(Beginning of Data to examine)

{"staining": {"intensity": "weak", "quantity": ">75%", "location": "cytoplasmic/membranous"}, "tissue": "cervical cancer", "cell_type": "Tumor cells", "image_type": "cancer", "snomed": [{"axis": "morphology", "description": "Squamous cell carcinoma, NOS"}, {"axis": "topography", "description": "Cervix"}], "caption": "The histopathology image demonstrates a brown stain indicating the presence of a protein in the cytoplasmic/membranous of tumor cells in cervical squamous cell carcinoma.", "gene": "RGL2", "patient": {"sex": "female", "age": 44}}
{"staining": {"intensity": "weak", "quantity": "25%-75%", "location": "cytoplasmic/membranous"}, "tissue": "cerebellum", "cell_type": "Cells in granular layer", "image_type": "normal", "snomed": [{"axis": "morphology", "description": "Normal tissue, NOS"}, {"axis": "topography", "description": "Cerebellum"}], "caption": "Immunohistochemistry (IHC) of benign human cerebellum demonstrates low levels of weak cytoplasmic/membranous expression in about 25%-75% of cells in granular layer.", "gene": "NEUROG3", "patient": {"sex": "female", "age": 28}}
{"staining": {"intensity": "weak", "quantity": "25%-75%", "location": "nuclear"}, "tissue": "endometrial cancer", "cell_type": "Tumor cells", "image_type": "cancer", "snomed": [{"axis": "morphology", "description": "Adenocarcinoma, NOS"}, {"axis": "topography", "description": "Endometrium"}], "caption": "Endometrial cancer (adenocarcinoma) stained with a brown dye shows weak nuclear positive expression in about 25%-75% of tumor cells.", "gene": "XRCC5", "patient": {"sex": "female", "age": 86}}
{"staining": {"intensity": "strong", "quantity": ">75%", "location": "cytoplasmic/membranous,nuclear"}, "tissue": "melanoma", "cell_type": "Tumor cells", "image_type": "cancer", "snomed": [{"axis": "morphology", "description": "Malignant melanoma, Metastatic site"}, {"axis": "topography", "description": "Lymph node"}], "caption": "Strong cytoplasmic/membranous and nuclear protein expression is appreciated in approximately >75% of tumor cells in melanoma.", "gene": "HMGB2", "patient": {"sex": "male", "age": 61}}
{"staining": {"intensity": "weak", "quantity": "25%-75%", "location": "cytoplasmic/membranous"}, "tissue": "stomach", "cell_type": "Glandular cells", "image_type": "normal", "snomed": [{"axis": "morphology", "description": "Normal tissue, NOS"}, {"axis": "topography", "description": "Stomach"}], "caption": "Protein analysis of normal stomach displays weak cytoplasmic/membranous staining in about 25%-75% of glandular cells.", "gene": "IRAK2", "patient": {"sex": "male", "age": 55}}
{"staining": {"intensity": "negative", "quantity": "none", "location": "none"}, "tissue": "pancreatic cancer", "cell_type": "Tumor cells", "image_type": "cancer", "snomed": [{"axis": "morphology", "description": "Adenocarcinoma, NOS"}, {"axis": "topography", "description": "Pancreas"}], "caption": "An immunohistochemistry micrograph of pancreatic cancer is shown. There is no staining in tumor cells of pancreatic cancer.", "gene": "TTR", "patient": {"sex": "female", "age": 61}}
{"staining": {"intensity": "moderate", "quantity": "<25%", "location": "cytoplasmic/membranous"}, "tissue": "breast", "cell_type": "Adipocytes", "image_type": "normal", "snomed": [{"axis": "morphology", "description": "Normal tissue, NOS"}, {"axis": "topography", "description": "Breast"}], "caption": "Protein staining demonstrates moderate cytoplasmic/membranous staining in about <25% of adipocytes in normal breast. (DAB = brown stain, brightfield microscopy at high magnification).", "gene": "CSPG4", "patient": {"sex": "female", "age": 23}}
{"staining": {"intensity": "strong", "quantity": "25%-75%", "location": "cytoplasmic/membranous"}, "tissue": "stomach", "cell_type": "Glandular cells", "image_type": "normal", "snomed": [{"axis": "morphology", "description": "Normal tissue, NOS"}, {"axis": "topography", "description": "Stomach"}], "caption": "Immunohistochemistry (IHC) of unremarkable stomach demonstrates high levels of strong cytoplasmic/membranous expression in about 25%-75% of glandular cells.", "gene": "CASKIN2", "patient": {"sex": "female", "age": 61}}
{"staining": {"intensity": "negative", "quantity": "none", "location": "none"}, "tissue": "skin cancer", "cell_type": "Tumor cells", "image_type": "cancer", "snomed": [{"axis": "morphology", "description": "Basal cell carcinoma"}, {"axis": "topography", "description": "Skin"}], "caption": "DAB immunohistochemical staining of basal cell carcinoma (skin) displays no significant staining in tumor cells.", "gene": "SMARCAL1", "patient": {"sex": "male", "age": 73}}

(End of Data to examine)

**What you need to do:** From the line that contains "(IHC) of unremarkable" through the last line of the records above, copy every line exactly and leave out the rest.

**Written answer:**
{"staining": {"intensity": "strong", "quantity": "25%-75%", "location": "cytoplasmic/membranous"}, "tissue": "stomach", "cell_type": "Glandular cells", "image_type": "normal", "snomed": [{"axis": "morphology", "description": "Normal tissue, NOS"}, {"axis": "topography", "description": "Stomach"}], "caption": "Immunohistochemistry (IHC) of unremarkable stomach demonstrates high levels of strong cytoplasmic/membranous expression in about 25%-75% of glandular cells.", "gene": "CASKIN2", "patient": {"sex": "female", "age": 61}}
{"staining": {"intensity": "negative", "quantity": "none", "location": "none"}, "tissue": "skin cancer", "cell_type": "Tumor cells", "image_type": "cancer", "snomed": [{"axis": "morphology", "description": "Basal cell carcinoma"}, {"axis": "topography", "description": "Skin"}], "caption": "DAB immunohistochemical staining of basal cell carcinoma (skin) displays no significant staining in tumor cells.", "gene": "SMARCAL1", "patient": {"sex": "male", "age": 73}}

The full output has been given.